Os preços da carne bovina no atacado aumentaram quase 16% desde maio deste ano em comparação com o mesmo período do ano passado, de acordo com o Departamento de Agricultura dos EUA. O USDA afirma que esses preços aumentarão mais de 9% em 2026.
Taqueros em todo o Texas dizem que o aumento dos preços é o mais recente golpe para seus negócios, à medida que os custos dos combustíveis continuam a subir e a inflação permanece constante.
Kelsey Erickson Streufert, porta-voz da Texas Restaurant Association, disse que compensar os custos de produção mais elevados é mais difícil para essas empresas, que dependem das vendas diárias para permanecerem abertas.
“Eles só podem realmente aumentar esse preço até certo ponto antes que um grande benefício do taco – que é sua acessibilidade – desapareça, e isso o torne menos atraente para os consumidores”, disse ela.
Além de seu valor nutricional e sabores ricos, um taco é talvez o símbolo máximo de uma refeição barata e farta para viagem.
Mando Rayo, apresentador do podcast Tacos of Texas produzido em Austin, disse que os caminhões de taco em particular estão passando por dificuldades.
Eles não podem comprar no atacado como uma rede, ou mesmo um único restaurante tradicional, faria. E, disse Rayo, é ainda menos provável que aumentem os seus preços do que as taquerias tradicionais porque muitas vezes dependem de uma pequena base de clientes num bairro específico.
“Eles preferem ser leais à sua comunidade e ao seu bairro do que aumentar os preços, mesmo que seja um dólar”, disse ele.
Numa recente manhã de julho, Alonzo Peraza, de 26 anos, estava limpando o balcão de seu food truck. Peraza cresceu assistindo ao programa de TV Mestre Chef e estudou para se tornar chef em Honduras, sua terra natal, antes de se mudar para os Estados Unidos.
Há três meses, ele realizou seu sonho e abriu o Trap Tacos em um estacionamento escondido entre oficinas de automóveis.
Mas como os preços da carne bovina continuam altos, Peraza tem procurado diversos fornecedores de alimentos para tentar reduzir seus custos. No entanto, ele não alterou seu cardápio nem seus preços.
“As pessoas vêm até mim pelo sabor, pela carne”, disse ele. “Eu não quero mudar isso.”
No Monchy, um fluxo constante de clientes entra e sai do restaurante entre o café da manhã e o almoço.
O restaurante é decorado para a Copa do Mundo de Futebol com bolas de futebol infláveis e guirlandas de camisas de papel.
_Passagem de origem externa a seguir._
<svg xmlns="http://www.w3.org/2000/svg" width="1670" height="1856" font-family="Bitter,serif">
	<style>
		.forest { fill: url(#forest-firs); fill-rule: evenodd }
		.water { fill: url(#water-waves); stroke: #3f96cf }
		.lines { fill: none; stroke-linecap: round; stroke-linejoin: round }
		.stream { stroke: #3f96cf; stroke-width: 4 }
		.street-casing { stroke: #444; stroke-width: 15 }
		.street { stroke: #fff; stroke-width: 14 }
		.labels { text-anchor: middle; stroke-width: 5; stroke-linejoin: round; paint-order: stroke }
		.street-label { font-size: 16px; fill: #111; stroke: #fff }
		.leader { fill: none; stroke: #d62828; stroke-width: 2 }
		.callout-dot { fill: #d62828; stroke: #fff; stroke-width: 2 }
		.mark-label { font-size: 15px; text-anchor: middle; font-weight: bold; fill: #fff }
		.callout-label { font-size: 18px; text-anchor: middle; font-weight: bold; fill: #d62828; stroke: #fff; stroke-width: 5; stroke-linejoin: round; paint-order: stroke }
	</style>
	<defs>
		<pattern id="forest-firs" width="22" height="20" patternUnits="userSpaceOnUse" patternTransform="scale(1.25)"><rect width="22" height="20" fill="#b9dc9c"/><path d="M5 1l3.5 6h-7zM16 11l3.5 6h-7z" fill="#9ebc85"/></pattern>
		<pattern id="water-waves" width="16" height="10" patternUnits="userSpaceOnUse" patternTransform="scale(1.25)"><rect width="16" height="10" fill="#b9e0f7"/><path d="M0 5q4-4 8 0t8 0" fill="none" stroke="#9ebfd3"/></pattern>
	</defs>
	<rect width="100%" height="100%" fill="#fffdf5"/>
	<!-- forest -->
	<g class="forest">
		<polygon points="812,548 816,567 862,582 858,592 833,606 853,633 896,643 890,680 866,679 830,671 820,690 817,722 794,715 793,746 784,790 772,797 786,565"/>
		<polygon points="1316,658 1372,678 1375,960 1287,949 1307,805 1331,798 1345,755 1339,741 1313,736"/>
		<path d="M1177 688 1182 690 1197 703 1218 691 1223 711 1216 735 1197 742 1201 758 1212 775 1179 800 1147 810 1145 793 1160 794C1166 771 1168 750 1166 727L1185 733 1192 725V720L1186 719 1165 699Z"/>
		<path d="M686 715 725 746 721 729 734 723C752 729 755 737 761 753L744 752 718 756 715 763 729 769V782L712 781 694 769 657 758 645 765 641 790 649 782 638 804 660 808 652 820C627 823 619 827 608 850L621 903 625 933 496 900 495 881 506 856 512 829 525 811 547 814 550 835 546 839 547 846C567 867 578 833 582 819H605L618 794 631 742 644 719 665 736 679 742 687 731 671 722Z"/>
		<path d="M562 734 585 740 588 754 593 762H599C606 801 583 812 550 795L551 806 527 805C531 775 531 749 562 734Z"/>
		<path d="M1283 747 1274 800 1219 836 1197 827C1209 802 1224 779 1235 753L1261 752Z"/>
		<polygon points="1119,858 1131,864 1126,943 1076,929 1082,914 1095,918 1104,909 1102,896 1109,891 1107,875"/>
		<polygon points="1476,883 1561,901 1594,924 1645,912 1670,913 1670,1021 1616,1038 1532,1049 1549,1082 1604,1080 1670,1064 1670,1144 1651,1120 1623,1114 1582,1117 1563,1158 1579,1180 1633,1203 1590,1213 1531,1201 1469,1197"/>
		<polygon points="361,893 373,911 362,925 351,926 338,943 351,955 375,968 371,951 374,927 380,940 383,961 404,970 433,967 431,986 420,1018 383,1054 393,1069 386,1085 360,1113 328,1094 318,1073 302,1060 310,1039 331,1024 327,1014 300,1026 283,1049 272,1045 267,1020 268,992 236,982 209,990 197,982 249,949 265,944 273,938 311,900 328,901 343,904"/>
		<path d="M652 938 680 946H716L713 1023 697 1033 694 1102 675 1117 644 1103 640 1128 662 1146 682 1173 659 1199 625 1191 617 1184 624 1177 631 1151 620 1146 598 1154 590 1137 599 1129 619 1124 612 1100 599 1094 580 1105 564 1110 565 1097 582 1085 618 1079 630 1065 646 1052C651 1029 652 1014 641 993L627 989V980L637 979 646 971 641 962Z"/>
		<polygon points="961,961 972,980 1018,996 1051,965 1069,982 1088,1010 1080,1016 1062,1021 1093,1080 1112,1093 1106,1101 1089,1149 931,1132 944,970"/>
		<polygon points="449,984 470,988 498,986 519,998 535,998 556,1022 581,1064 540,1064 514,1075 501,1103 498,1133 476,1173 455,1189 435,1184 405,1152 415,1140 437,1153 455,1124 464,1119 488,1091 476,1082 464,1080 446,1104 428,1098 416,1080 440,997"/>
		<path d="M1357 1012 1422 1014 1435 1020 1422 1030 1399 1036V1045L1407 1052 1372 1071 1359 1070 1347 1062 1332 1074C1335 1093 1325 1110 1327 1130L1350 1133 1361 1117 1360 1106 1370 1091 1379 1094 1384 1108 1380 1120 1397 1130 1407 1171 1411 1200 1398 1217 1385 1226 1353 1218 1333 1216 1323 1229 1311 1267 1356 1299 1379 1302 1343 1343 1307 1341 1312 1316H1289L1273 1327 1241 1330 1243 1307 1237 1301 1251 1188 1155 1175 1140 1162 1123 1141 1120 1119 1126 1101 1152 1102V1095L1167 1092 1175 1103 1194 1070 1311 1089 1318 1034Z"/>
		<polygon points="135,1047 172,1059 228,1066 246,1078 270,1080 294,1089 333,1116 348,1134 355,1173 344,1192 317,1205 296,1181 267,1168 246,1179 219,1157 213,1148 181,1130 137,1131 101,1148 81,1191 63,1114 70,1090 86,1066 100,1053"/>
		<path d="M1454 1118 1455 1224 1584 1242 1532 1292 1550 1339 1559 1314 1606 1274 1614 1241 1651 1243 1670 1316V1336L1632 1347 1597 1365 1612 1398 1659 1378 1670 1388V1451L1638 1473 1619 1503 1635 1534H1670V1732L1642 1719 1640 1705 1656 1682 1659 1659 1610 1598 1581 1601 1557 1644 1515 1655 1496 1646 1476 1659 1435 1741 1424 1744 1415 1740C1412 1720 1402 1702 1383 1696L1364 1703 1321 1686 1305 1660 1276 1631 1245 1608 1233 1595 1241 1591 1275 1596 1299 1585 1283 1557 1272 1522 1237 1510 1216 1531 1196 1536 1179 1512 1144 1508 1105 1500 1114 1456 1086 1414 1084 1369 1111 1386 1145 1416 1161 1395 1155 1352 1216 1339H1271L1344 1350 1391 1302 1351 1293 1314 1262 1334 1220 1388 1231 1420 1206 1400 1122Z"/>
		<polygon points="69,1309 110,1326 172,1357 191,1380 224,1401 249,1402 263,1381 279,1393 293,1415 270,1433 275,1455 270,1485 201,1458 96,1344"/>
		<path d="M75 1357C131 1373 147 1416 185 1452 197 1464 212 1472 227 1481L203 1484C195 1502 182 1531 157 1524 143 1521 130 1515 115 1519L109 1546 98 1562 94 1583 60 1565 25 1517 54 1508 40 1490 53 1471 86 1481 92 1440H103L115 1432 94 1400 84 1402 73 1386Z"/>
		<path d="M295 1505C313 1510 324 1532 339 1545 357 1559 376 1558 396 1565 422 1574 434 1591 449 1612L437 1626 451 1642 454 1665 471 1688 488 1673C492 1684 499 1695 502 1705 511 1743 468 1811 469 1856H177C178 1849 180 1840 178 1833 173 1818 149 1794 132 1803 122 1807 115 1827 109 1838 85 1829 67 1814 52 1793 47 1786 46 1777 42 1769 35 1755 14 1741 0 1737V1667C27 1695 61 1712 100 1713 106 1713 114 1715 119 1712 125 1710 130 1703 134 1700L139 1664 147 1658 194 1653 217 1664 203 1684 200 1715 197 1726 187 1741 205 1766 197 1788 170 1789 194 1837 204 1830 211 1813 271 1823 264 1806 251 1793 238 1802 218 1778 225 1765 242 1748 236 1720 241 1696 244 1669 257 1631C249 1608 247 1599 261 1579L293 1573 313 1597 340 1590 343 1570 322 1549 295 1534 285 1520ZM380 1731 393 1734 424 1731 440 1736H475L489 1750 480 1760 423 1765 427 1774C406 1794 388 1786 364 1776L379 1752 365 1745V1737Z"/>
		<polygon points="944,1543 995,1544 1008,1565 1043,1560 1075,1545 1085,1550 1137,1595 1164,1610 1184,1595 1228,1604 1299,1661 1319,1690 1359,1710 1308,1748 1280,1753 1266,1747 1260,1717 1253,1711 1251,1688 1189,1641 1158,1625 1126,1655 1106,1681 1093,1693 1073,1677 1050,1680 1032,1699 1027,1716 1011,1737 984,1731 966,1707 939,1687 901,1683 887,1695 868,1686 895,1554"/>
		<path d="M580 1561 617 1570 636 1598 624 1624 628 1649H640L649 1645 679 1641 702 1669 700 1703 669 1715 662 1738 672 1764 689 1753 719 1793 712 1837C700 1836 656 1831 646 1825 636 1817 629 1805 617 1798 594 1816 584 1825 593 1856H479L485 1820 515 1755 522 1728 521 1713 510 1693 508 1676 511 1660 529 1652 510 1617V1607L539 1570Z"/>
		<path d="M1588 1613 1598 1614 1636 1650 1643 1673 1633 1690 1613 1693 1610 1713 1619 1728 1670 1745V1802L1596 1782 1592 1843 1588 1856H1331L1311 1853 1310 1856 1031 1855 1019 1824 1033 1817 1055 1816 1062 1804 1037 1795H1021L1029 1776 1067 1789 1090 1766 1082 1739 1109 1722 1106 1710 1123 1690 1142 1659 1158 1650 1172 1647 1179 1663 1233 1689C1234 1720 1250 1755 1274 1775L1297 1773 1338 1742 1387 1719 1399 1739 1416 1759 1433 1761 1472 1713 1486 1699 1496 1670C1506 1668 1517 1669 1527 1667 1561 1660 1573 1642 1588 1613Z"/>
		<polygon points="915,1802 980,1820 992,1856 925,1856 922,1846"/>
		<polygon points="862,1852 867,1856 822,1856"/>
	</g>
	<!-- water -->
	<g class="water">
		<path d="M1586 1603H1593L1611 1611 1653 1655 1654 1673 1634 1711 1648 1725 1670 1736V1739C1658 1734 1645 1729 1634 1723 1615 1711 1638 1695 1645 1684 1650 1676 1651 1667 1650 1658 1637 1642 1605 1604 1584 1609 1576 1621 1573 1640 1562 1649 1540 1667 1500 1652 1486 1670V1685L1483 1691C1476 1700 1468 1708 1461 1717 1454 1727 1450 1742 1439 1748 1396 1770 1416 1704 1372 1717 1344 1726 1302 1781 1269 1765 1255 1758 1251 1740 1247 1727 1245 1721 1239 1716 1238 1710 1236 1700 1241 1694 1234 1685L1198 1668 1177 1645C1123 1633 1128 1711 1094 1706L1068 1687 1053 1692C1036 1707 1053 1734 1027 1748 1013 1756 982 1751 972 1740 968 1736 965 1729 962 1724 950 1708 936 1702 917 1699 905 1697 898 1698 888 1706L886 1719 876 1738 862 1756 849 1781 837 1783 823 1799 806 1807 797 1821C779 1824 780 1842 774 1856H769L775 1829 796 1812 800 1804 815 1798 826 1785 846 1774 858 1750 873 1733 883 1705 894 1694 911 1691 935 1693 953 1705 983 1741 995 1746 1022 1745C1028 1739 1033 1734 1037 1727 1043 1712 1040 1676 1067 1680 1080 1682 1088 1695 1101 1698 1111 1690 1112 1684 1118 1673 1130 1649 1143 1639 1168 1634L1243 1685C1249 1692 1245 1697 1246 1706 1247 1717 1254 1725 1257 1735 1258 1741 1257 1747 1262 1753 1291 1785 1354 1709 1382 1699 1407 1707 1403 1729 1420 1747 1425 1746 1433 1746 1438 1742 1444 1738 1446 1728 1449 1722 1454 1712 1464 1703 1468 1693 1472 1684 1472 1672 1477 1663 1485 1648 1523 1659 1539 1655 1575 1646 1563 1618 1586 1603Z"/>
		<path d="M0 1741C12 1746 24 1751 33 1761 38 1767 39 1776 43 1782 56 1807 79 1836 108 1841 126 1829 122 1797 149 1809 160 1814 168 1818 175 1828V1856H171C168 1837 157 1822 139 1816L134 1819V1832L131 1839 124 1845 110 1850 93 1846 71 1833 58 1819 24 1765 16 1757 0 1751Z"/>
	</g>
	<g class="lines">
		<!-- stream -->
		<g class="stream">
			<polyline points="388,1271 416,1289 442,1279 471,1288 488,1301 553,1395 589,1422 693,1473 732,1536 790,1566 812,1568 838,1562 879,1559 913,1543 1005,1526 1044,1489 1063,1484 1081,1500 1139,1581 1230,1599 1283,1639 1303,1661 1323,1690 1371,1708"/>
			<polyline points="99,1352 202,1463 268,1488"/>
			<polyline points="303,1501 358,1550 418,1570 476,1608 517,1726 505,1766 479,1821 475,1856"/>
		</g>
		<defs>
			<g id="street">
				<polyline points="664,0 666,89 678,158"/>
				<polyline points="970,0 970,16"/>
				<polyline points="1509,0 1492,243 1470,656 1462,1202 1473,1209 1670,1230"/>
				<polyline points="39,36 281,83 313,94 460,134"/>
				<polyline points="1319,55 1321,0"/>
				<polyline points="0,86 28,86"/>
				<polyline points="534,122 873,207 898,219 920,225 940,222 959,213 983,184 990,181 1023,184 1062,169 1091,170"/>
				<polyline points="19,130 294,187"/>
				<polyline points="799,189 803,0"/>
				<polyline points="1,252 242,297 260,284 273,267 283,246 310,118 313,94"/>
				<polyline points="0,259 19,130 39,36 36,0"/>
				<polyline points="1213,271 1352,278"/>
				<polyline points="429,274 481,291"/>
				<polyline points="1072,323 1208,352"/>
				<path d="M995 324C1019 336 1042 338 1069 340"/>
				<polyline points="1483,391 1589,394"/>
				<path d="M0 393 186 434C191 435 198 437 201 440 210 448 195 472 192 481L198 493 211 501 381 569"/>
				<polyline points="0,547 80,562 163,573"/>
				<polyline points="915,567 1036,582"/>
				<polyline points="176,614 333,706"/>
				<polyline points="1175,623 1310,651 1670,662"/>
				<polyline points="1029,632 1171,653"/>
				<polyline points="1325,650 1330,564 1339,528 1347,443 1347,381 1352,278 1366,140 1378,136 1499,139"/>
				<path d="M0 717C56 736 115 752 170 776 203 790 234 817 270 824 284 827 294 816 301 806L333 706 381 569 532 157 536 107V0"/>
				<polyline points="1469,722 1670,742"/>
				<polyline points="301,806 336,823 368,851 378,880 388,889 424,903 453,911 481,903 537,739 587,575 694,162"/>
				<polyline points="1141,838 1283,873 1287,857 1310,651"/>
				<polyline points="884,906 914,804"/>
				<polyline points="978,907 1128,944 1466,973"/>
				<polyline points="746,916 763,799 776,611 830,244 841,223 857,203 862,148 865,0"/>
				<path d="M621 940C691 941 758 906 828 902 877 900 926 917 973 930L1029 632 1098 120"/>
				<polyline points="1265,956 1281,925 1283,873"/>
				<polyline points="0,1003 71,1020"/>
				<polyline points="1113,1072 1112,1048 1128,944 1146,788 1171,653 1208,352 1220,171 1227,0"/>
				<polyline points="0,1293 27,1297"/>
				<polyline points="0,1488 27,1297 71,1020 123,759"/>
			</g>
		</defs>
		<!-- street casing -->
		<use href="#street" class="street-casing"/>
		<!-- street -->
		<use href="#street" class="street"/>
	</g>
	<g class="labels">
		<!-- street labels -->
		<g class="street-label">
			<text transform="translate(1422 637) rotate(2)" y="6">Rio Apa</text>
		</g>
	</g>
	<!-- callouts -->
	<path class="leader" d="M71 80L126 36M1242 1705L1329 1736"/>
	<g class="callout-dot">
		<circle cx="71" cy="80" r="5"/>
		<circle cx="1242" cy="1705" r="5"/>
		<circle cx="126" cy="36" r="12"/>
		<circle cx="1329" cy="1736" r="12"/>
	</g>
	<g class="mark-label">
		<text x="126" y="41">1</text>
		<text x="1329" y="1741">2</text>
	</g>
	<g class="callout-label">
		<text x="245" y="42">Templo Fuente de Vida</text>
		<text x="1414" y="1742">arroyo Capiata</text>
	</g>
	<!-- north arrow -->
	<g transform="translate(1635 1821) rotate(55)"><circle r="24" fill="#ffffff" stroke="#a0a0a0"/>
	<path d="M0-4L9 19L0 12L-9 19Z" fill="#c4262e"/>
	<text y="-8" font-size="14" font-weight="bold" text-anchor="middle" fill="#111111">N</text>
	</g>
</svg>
Pequenas bandeiras de todo o mundo estão enfiadas nas mesas e o Telemundo passa na TV em uma das paredes amarelas brilhantes do restaurante.
Vazquez disse que à medida que os preços da carne bovina sobem, ela percebeu que alguns clientes estão optando por opções mais baratas, como frango e porco.
Mas nem todo mundo muda seu pedido.
Jessey Rojas, um cliente regular, disse que seu recheio de taco favorito são fajitas de bife.
“Se custa, custa”, disse ele. “Mas você só vive uma vez, então é melhor comer.”